Today marks the second International Day of Clean Air for Blue Skies – a global awareness-raising day led by the United Nations with a call to action to collectively align efforts and facilitate actions to improve air quality.
This year’s event focuses on the links between healthy air and a healthy planet, and aims to prioritise the need for healthy air for all while encompassing other critical global issues such as climate change and human and planetary health.
Air pollution has been widely classified as the leading environmental cause of death and disability worldwide, which is why we are taking a leading role in tackling air quality issues globally while also taking urgent action to curb the impact dirty air has on communities across England.
The UK and Sweden will co-chair the new Forum on International Cooperation on Air Pollution from 2022, which sits within the UN Convention of Long-range Transboundary Air Pollution (CLRTAP). This taskforce will facilitate mutual learning and collaboration on air pollution, working towards raising global public awareness of the health and environmental impacts of air pollution. It will expand the platform over which the UK can share understanding, facilitate collaboration on best practice and promote an evidence-based approach to air quality management.
As a founding party of the CLRTAP the UK has played a leading role in supporting international programmes to drive forward scientific understanding of emissions and their impacts, and has engaged constructively to agree ambitious standards and emission reduction commitments. The Convention has played an instrumental role in reducing harmful pollutants in both Europe and North America, with sulphur dioxide reducing 70% in Europe between 1990 and 2006 and nitrogen oxide falling 35%.
The UK is also involved in a number of other taskforces within the Convention, including chairing a group providing advice on emission inventories and on the impacts of air pollution on vegetation. Through this we are doing a range of capacity building activities such as developing a smartphone app to allow users globally to submit records of visible impacts of ozone pollution on crops for food production.

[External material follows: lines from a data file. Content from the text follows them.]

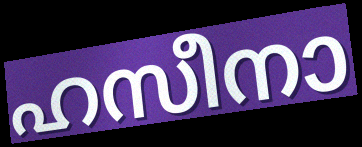
ഹസീനാ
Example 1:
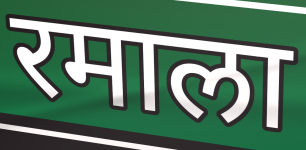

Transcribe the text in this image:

रमाला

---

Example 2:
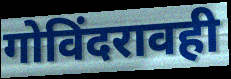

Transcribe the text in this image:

गोविंदरावही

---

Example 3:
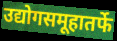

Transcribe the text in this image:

उद्योगसमूहातर्फे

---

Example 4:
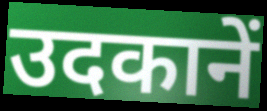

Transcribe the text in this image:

उदकानें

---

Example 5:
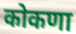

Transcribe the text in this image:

कोकणा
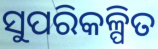
ସୁପରିକଳ୍ପିତ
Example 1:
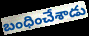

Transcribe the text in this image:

బంధించేశాడు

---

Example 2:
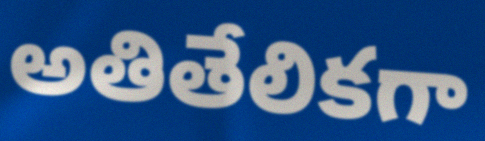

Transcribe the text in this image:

అతితేలికగా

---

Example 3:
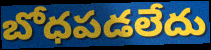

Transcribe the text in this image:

బోధపడలేదు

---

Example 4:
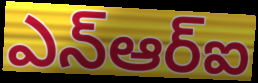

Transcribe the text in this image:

ఎన్ఆర్ఐ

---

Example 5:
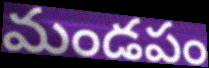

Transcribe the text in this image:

మండపం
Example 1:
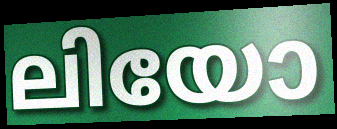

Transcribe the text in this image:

ലിയോ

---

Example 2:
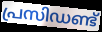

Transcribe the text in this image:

പ്രസിഡണ്ട്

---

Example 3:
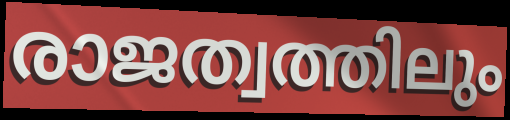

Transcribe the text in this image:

രാജത്വത്തിലും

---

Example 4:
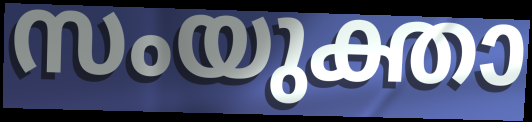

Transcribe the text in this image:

We are also taking considerable action at a domestic level. There has been a significant improvement in our national air quality in recent decades; since 2010 levels of fine particulate matter (PM2.5) – particles or liquid droplets in the air which present the greatest risk to human health – have reduced by 11% while emissions of nitrogen oxides have fallen by 32% and are at their lowest level since records began.
2 comments
Comment by Robert Nichols posted on
The only way to have clean air is to ban all forms of travel planes trains and automobiles. Electric cars are not the solution & spraying shit in the sky isn't going to work either as everything is a lie what you see all around you is an illusion welcome to prison planet earth a zoo for the criminally insane (that's us by the way)
Comment by Tony Bane posted on
There can surely be no doubt that, before air quality can be significantly improved in urban areas and on the roads, there has to be an extreme rethink of the way goods and people travel.
There is talk of even more cars on the road in the immediate future! What hope have we all got if that is the case?
Diesel engines just have to be a thing of the past. This should apply to trains and heavy goods vehicles.
The internal combustion engine just has to be scrapped as soon as possible and a lot sooner that Government are thinking of.
Government can start this process with a marked incremental increase in the tax on diesel fuel and petrol+ aviation fuel. Starting now!